Your assignment> Transcribe, exactly as they appear, only the lines from the one holding "X0045299D02*" through the end of the entries below.
-- Opening Marker --
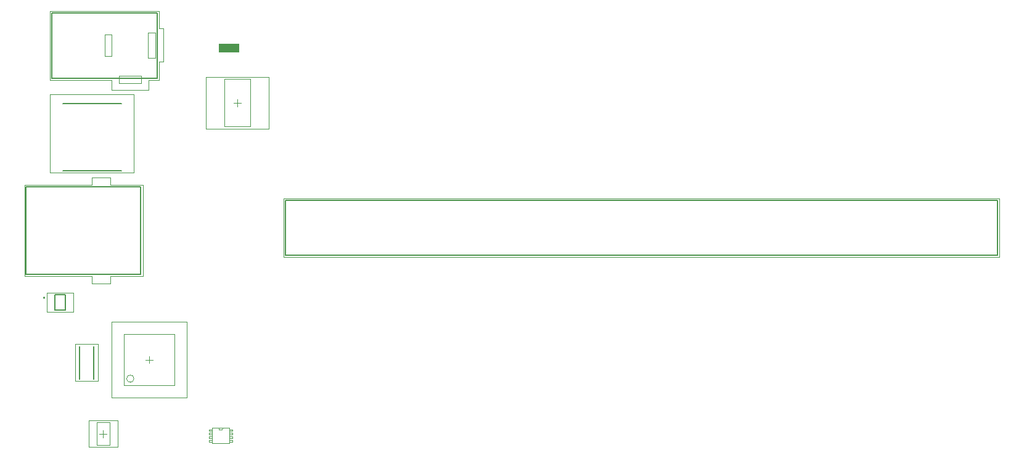
<source format=gm1>
G04*
G04 #@! TF.GenerationSoftware,Altium Limited,Altium Designer,19.1.7 (138)*
G04*
G04 Layer_Color=16711935*
%FSAX43Y43*%
%MOMM*%
G71*
G01*
G75*
%ADD14C,0.200*%
%ADD15C,0.000*%
%ADD16C,0.127*%
%ADD17C,0.100*%
%ADD19C,0.050*%
%ADD88C,0.000*%
G36*
X0055029Y0093056D02*
X0057829D01*
Y0091856D01*
X0055029D01*
Y0093056D01*
D02*
G37*
D14*
X0031112Y0058181D02*
G03*
X0031112Y0058181I-0000100J0000000D01*
G01*
D02*
G03*
X0031112Y0058181I-0000100J0000000D01*
G01*
D15*
X0054967Y0040284D02*
G03*
X0055577Y0040284I0000305J0000000D01*
G01*
X0054967D02*
G03*
X0055577Y0040284I0000305J0000000D01*
G01*
X0054078Y0038202D02*
Y0040284D01*
X0054967D01*
X0055577D01*
X0056466D01*
Y0038202D02*
Y0040284D01*
X0054078Y0038202D02*
X0056466D01*
Y0040107D02*
X0056872D01*
Y0039878D02*
Y0040107D01*
X0056466Y0039878D02*
X0056872D01*
X0056466D02*
Y0040107D01*
Y0039624D02*
X0056872D01*
Y0039370D02*
Y0039624D01*
X0056466Y0039370D02*
X0056872D01*
X0056466D02*
Y0039624D01*
Y0039116D02*
X0056872D01*
Y0038862D02*
Y0039116D01*
X0056466Y0038862D02*
X0056872D01*
X0056466D02*
Y0039116D01*
Y0038608D02*
X0056872D01*
Y0038379D02*
Y0038608D01*
X0056466Y0038379D02*
X0056872D01*
X0056466D02*
Y0038608D01*
X0053672Y0038379D02*
X0054078D01*
X0053672D02*
Y0038608D01*
X0054078D01*
Y0038379D02*
Y0038608D01*
X0053672Y0038862D02*
X0054078D01*
X0053672D02*
Y0039116D01*
X0054078D01*
Y0038862D02*
Y0039116D01*
X0053672Y0039370D02*
X0054078D01*
X0053672D02*
Y0039624D01*
X0054078D01*
Y0039370D02*
Y0039624D01*
X0053672Y0039878D02*
X0054078D01*
X0053672D02*
Y0040107D01*
X0054078D01*
Y0039878D02*
Y0040107D01*
Y0038202D02*
Y0040284D01*
X0054967D01*
X0055577D01*
X0056466D01*
Y0038202D02*
Y0040284D01*
X0054078Y0038202D02*
X0056466D01*
Y0040107D02*
X0056872D01*
Y0039878D02*
Y0040107D01*
X0056466Y0039878D02*
X0056872D01*
X0056466D02*
Y0040107D01*
Y0039624D02*
X0056872D01*
Y0039370D02*
Y0039624D01*
X0056466Y0039370D02*
X0056872D01*
X0056466D02*
Y0039624D01*
Y0039116D02*
X0056872D01*
Y0038862D02*
Y0039116D01*
X0056466Y0038862D02*
X0056872D01*
X0056466D02*
Y0039116D01*
Y0038608D02*
X0056872D01*
Y0038379D02*
Y0038608D01*
X0056466Y0038379D02*
X0056872D01*
X0056466D02*
Y0038608D01*
X0053672Y0038379D02*
X0054078D01*
X0053672D02*
Y0038608D01*
X0054078D01*
Y0038379D02*
Y0038608D01*
X0053672Y0038862D02*
X0054078D01*
X0053672D02*
Y0039116D01*
X0054078D01*
Y0038862D02*
Y0039116D01*
X0053672Y0039370D02*
X0054078D01*
X0053672D02*
Y0039624D01*
X0054078D01*
Y0039370D02*
Y0039624D01*
X0053672Y0039878D02*
X0054078D01*
X0053672D02*
Y0040107D01*
X0054078D01*
Y0039878D02*
Y0040107D01*
D16*
X0055629Y0092056D02*
X0057229D01*
X0055629Y0092856D02*
X0057229D01*
X0055629Y0092056D02*
Y0092856D01*
X0057229Y0092056D02*
Y0092856D01*
X0055629Y0092056D02*
X0057229D01*
X0055629Y0092856D02*
X0057229D01*
X0055629Y0092056D02*
Y0092856D01*
X0057229Y0092056D02*
Y0092856D01*
X0032099Y0088338D02*
X0046499D01*
X0032099D02*
Y0097338D01*
X0046499D01*
Y0088338D02*
Y0097338D01*
X0032099Y0088338D02*
X0046499D01*
X0032099D02*
Y0097338D01*
X0046499D01*
Y0088338D02*
Y0097338D01*
X0033592Y0084836D02*
X0041592D01*
X0033592Y0075626D02*
X0041592D01*
X0033592Y0084836D02*
X0041592D01*
X0033592Y0075626D02*
X0041592D01*
X0032512Y0056451D02*
Y0058611D01*
Y0056451D02*
X0033912D01*
Y0058611D01*
X0032512D02*
X0033912D01*
X0032512Y0056451D02*
Y0058611D01*
Y0056451D02*
X0033912D01*
Y0058611D01*
X0032512D02*
X0033912D01*
X0037830Y0047026D02*
Y0051526D01*
X0035830Y0047026D02*
Y0051526D01*
X0037830Y0047026D02*
Y0051526D01*
X0035830Y0047026D02*
Y0051526D01*
X0161925Y0063987D02*
Y0071527D01*
X0064135D02*
X0161925D01*
X0064135Y0063987D02*
Y0071527D01*
Y0063987D02*
X0161925D01*
Y0071527D01*
X0064135D02*
X0161925D01*
X0064135Y0063987D02*
Y0071527D01*
Y0063987D02*
X0161925D01*
X0044249Y0061402D02*
Y0073432D01*
X0028539Y0061402D02*
X0044249D01*
X0028539Y0073432D02*
X0044249D01*
X0028539Y0061402D02*
Y0073432D01*
X0044249Y0061402D02*
Y0073432D01*
X0028539Y0061402D02*
X0044249D01*
X0028539Y0073432D02*
X0044249D01*
X0028539Y0061402D02*
Y0073432D01*
D17*
X0043338Y0047071D02*
G03*
X0043338Y0047071I-0000500J0000000D01*
G01*
X0048938Y0046171D02*
Y0053171D01*
X0041938Y0046171D02*
Y0053171D01*
X0048938D01*
X0041938Y0046171D02*
X0048938D01*
X0055779Y0088238D02*
X0059329D01*
X0055779Y0081688D02*
X0059329D01*
X0055779D02*
Y0088238D01*
X0059329Y0081688D02*
Y0088238D01*
X0038216Y0037947D02*
Y0041047D01*
X0040016Y0037947D02*
Y0041047D01*
X0038216D02*
X0040016D01*
X0038216Y0037947D02*
X0040016D01*
X0044938Y0049671D02*
X0045938D01*
X0045438Y0049171D02*
Y0050171D01*
X0057554Y0084463D02*
Y0085463D01*
X0057054Y0084963D02*
X0058054D01*
X0038616Y0039497D02*
X0039616D01*
X0039116Y0038997D02*
Y0039997D01*
D19*
X0045349Y0088088D02*
X0046799D01*
X0045349Y0086738D02*
Y0088088D01*
X0040249Y0086738D02*
X0045349D01*
X0040249D02*
Y0088088D01*
X0031799D02*
X0040249D01*
X0031799D02*
Y0097588D01*
X0046799D01*
Y0095188D02*
Y0097588D01*
Y0088088D02*
Y0090588D01*
X0047349D01*
Y0095188D01*
X0046799D02*
X0047349D01*
X0031842Y0086086D02*
X0043342D01*
Y0075336D02*
Y0086086D01*
X0031842Y0075336D02*
X0043342D01*
X0031842D02*
Y0086086D01*
X0050638Y0044471D02*
Y0054871D01*
X0040238Y0044471D02*
Y0054871D01*
X0050638D01*
X0040238Y0044471D02*
X0050638D01*
X0053229Y0088513D02*
X0061879D01*
X0053229Y0081413D02*
X0061879D01*
X0053229D02*
Y0088513D01*
X0061879Y0081413D02*
Y0088513D01*
X0037116Y0037697D02*
Y0041297D01*
X0041116Y0037697D02*
Y0041297D01*
X0037116D02*
X0041116D01*
X0037116Y0037697D02*
X0041116D01*
X0038380Y0046726D02*
Y0051826D01*
X0035280Y0046726D02*
X0038380D01*
X0035280D02*
Y0051826D01*
X0038380D01*
X0162180Y0063737D02*
Y0071777D01*
X0063880D02*
X0162180D01*
X0063880Y0063737D02*
Y0071777D01*
Y0063737D02*
X0162180D01*
X0040069Y0073667D02*
X0044569D01*
X0040069D02*
Y0074667D01*
X0037569D02*
X0040069D01*
X0037569Y0073667D02*
Y0074667D01*
X0028319Y0073667D02*
X0037569D01*
X0028319Y0061167D02*
Y0073667D01*
Y0061167D02*
X0037569D01*
Y0060167D02*
Y0061167D01*
Y0060167D02*
X0040069D01*
Y0061167D01*
X0044569D01*
Y0073667D01*
X0031402Y0058861D02*
X0035022D01*
Y0056201D02*
Y0058861D01*
X0031402Y0056201D02*
X0035022D01*
X0031402D02*
Y0058861D01*
D88*
X0045299Y0094588D02*
X0046299D01*
Y0091088D02*
Y0094588D01*
X0045299Y0091088D02*
X0046299D01*
X0045299D02*
Y0094588D01*
X0039299Y0094338D02*
X0040299D01*
Y0091338D02*
Y0094338D01*
X0039299Y0091338D02*
X0040299D01*
X0039299D02*
Y0094338D01*
X0044299Y0087638D02*
Y0088638D01*
X0041299Y0087638D02*
X0044299D01*
X0041299D02*
Y0088638D01*
X0044299D01*
M02*

</source>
-- Closing Marker --
Result below>
X0045299D02*
Y0094588D01*
X0039299Y0094338D02*
X0040299D01*
Y0091338D02*
Y0094338D01*
X0039299Y0091338D02*
X0040299D01*
X0039299D02*
Y0094338D01*
X0044299Y0087638D02*
Y0088638D01*
X0041299Y0087638D02*
X0044299D01*
X0041299D02*
Y0088638D01*
X0044299D01*
M02*

</source>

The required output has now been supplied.